▸ **SOURCE INFORMATION**
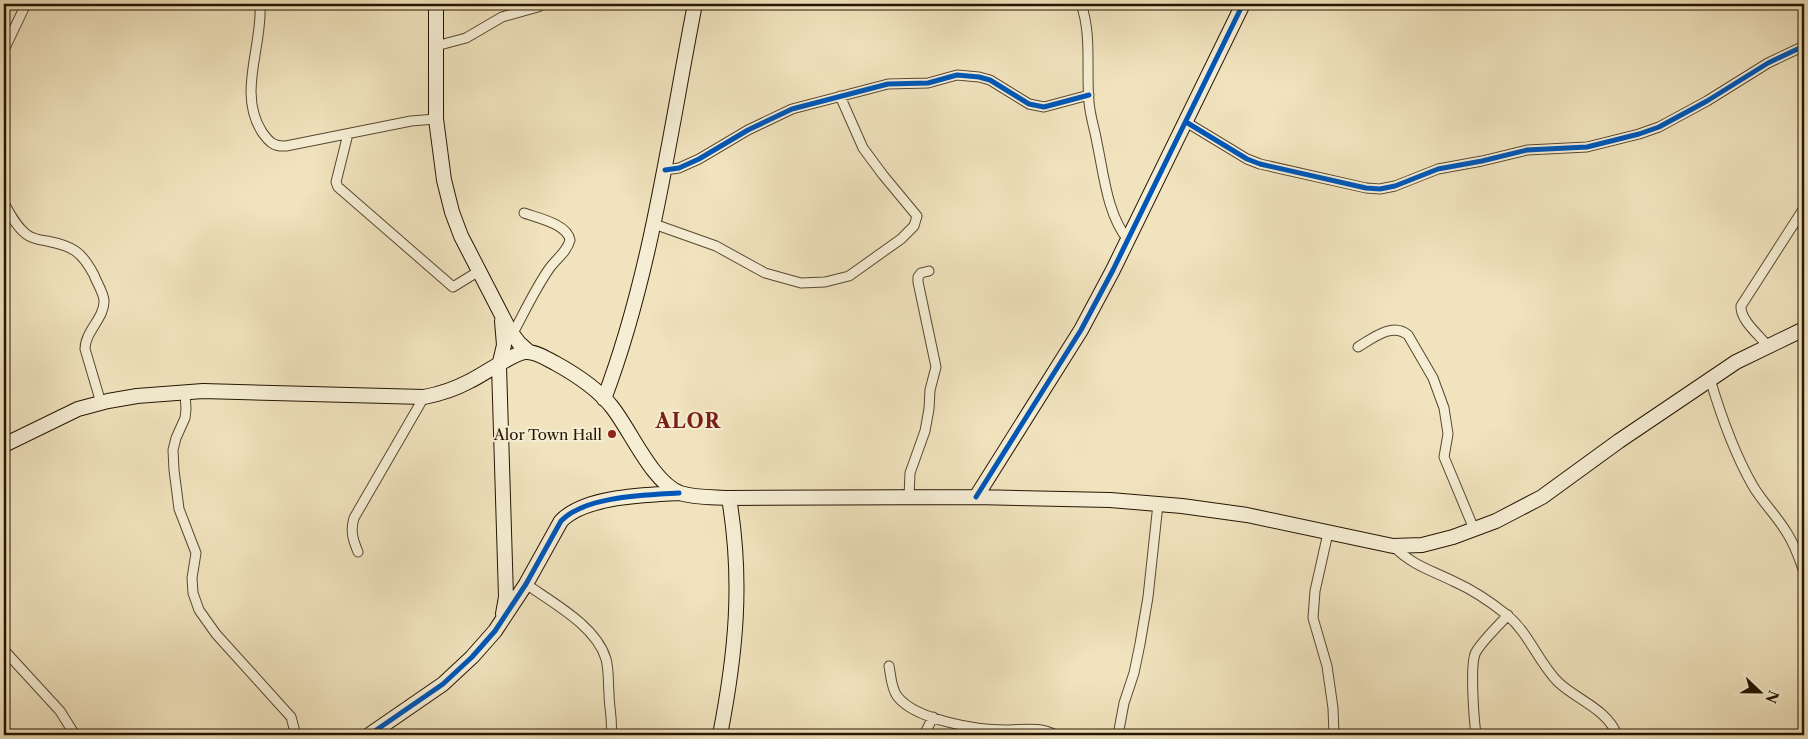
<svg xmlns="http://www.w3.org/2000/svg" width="1808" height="739" font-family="'Libre Caslon Text',serif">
  <rect width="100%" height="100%" fill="#f0e3bd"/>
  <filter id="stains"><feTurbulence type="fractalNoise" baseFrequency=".004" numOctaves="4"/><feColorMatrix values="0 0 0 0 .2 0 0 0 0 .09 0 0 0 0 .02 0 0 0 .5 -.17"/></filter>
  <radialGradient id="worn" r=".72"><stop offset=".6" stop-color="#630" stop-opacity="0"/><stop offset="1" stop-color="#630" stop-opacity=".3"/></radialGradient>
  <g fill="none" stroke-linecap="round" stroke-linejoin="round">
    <defs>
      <path id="street" d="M260,4c3,42 -23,89 2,128 7,10 12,15 24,14l125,-25 25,-2
        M1081,4c11,31 5,66 8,98 1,14 6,28 8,41 7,32 10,71 31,97
        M436,46l30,-8 36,-21 36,-10 5,-3
        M4,50l22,-46
        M1186,122l61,37 13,5 106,24 14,1 15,-3 43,-17 44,-8 45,-11 60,-3 52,-13 20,-7 48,-26 61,-38 36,-17
        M348,134l-12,48 2,5 115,100 26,-16
        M665,170l14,-2 20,-9 49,-29 44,-21 96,-25 40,-1 29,-8 22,2 11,3 39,24 15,3 45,-12
        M4,203c6,11 12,23 22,31 6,5 14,6 21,7 26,5 35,11 47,34 3,8 9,17 10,25 1,18 -19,31 -19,49l16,54
        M654,224l62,22 49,27 36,10 24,-1 24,-6 52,-37 13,-13 3,-10 -34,-41 -20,-27 -23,-52
        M512,335c12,-22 23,-46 37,-66 7,-10 18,-17 21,-29 -3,-16 -32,-22 -46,-27
        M1768,346c-9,-11 -28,-26 -27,-40l63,-98
        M1358,347c15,-9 34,-25 50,-12l25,43 11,30 4,26 -4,23 30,72
        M1710,379c11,37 24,74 43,107 10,17 24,30 34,47 8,12 12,25 17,39
        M185,393l1,16 -1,9 -9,20 -3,12 1,20 5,39 17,44 -4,25 1,15 6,17 17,24 75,83 3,11v7
        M909,497l1,-24 15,-42 4,-22 1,-19 6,-23 -18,-85v-5l3,-4 8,-2
        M1328,533l-13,58 -2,27 14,48 6,42 1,27
        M1393,546c22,21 36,23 62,36 18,8 37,21 52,33 22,18 31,47 51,67 19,18 49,27 59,53
        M358,552c-5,-12 -8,-21 -4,-34l70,-121
        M526,584c27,19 70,42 80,75 3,11 2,23 3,34 0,16 4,26 2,42
        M4,650l56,61 15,24
        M889,666c2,10 2,21 8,30 18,24 80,34 109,34 15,0 36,-4 49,5
        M924,735l9,-18
        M1118,735l6,-32 10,-30 6,-29 8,-47 10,-93
        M1476,735c-2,-16 -6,-68 -1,-81 4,-10 24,-29 33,-39"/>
      <path id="secondary" d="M436,4v115l8,61 8,32 9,24 49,95 9,12 10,9
        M502,321l2,24 -5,21 7,231 -3,17
        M604,399c48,-127 65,-263 91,-395
        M4,445l74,-36 30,-8 29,-5 66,-5 221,6c16,-3 31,-8 46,-16 13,-6 46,-30 57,-29 10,0 20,7 28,11 20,11 43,26 57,44 19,24 40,75 68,86 15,5 33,4 49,5l247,-1 134,3 72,6 65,9 146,31 29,-1 31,-8 43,-16 46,-24 77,-56 117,-79 68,-33
        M976,497l105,-167 32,-60 130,-266
        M369,735l74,-51 29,-27 23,-26 31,-47 35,-63c24,-25 85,-26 118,-28
        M720,735c16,-82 23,-154 9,-237"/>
    </defs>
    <use href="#street" stroke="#584830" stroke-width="11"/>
    <use href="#secondary" stroke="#261501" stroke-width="16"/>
    <use href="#street" stroke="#f5edd4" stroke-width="9"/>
    <use href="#secondary" stroke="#f5edd4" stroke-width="14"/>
    <defs>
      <path id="cycleway" d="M1186,122l61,37 13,5 106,24 14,1 15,-3 43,-17 44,-8 45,-11 60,-3 52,-13 20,-7 48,-26 61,-38 36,-17
        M665,170l14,-2 20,-9 49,-29 44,-21 96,-25 40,-1 29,-8 22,2 11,3 39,24 15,3 45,-12
        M976,497l105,-167 32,-60 130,-266
        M369,735l74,-51 29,-27 23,-26 31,-47 35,-63c24,-25 85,-26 118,-28"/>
    </defs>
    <use href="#cycleway" stroke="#f5edd4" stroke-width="8"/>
    <use href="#cycleway" stroke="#0057b8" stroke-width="5"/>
  </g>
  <circle fill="#8f2418" stroke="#f5edd4" stroke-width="2" cx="612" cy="434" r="5"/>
  <g text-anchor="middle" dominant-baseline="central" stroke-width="4" stroke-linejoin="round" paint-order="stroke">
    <g font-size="15" fill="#261501" stroke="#f5edd4" text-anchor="end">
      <text x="602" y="434">Alor Town Hall</text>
    </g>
    <g font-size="20" font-weight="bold" letter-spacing="1" fill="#7a1f14" stroke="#f5edd4">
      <text x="688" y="421">ALOR</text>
    </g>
  </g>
  <rect width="1808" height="739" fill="none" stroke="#f0e3bd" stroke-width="20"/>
  <rect x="5" y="5" width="1798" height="729" fill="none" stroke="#261501" stroke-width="2.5"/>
  <rect x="10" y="10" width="1788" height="719" fill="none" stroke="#261501"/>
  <g transform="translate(1760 692) rotate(112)" stroke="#f5edd4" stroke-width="4" paint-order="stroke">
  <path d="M0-4L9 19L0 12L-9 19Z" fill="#261501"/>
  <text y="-8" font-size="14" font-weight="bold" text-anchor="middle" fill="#261501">N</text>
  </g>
  <rect width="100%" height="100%" filter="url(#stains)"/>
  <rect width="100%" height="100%" fill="url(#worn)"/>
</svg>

▸ **YOUR GOAL**
Search the records for the string "worn" and return every line in which it occurs.

▸ **SOLUTION TO THE EXERCISE**
  <radialGradient id="worn" r=".72"><stop offset=".6" stop-color="#630" stop-opacity="0"/><stop offset="1" stop-color="#630" stop-opacity=".3"/></radialGradient>
  <rect width="100%" height="100%" fill="url(#worn)"/>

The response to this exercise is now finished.